CHALLENGES:
1. Answer these questions from the bug report, each on its own line:
(a) Who is the bug assigned to?
(b) What entry in the configuration file does the reporter use to create the PV domain?
(c) In which version is the bug fixed?
2. List the description of every attachment in the bug report's attachments section.

TEXT PROVIDED:

--- Start ---

Bug 439182

Summary: [RHEL5.2]: Running "xm destroy" on a domain with PVFB causes a xenstore leak
Product: Red Hat Enterprise Linux 5 Reporter: Chris Lalancette <clalance>
Component: xenAssignee: Michal Novotny <minovotn>
Status: CLOSED ERRATA QA Contact: Virtualization Bugs <virt-bugs>
Severity: low Docs Contact:
Priority: low    
Version: 5.2CC: areis, berrange, cward, gozen, jdenemar, llim, minovotn, tao, xen-maint, yoyzhang
Target Milestone: rc   
Target Release: ---   
Hardware: All   
OS: Linux   
Whiteboard:
Fixed In Version: xen-3.0.3-85.el5 Doc Type: Bug Fix
Doc Text:
Story Points: ---
Clone Of: Environment:
Last Closed: 2009-09-02 10:11:00 UTC Type: ---
Regression: --- Mount Type: ---
Documentation: --- CRM:
Verified Versions: Category: ---
oVirt Team: --- RHEL 7.3 requirements from Atomic Host:
Cloudforms Team: --- Target Upstream Version:
Embargoed:
Bug Depends On:    
Bug Blocks: 448899, 492190    
Attachments:
Description Flags
Configuration file for a RHEL-5 PV guest
none
Output of "xenstore-ls" right after dom0 boot
none
Output of "xenstore-ls" right after "xm create" of PV domain
none
Output of "xenstore-ls" right after "xm destroy" of PV domain
none
PVFB device detach fix none

Description Chris Lalancette 2008-03-27 13:56:02 UTC
Description of problem:
I was poking around xenstore last night, and I ran into what looks like a leak
in the PVFB xenstore entries.  If I create a PV domain with this in the
configuration file:

vfb = [ "type=vnc,vncunused=1" ]

Then it (properly) creates a vfb and a vkbd xenstore entry for those devices in
xenstore.  However, if I then "xm destroy" that same domain, the entries never
go away.  While it's not an immediate problem, it will probably cause xenstore
to slow down over time, and probably leak memory.  I'll attach my domain
configuration, and the output of xenstore-ls right after boot, right after
booting a single PV domain, and right after running "xm destroy" on that same
domain.

Comment 1 Chris Lalancette 2008-03-27 13:57:16 UTC
Created attachment 299317 [details]
Configuration file for a RHEL-5 PV guest

Comment 2 Chris Lalancette 2008-03-27 13:57:44 UTC
Created attachment 299318 [details]
Output of "xenstore-ls" right after dom0 boot

Comment 3 Chris Lalancette 2008-03-27 13:58:12 UTC
Created attachment 299319 [details]
Output of "xenstore-ls" right after "xm create" of PV domain

Comment 4 Chris Lalancette 2008-03-27 13:58:35 UTC
Created attachment 299320 [details]
Output of "xenstore-ls" right after "xm destroy" of PV domain

Comment 5 RHEL Program Management 2008-06-10 10:05:10 UTC
This request was evaluated by Red Hat Product Management for inclusion in a Red
Hat Enterprise Linux maintenance release.  Product Management has requested
further review of this request by Red Hat Engineering, for potential
inclusion in a Red Hat Enterprise Linux Update release for currently deployed
products.  This request is not yet committed for inclusion in an Update
release.

--- End ---

DATASET SECTION:
--- Start ---

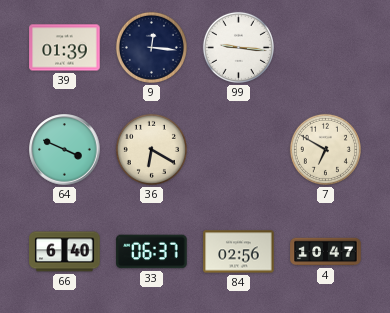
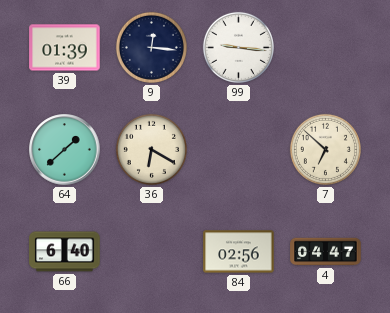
64: 3:49 -> 1:38
7: 6:50 -> 6:52
33: 06:37 -> none
4: 10:47 -> 04:47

--- End ---

EXPECTED OUTPUTS:
1.
(a) Michal Novotny
(b) vfb = [ "type=vnc,vncunused=1" ]
(c) xen-3.0.3-85.el5

2.
- Configuration file for a RHEL-5 PV guest
- Output of "xenstore-ls" right after dom0 boot
- Output of "xenstore-ls" right after "xm create" of PV domain
- Output of "xenstore-ls" right after "xm destroy" of PV domain
- PVFB device detach fix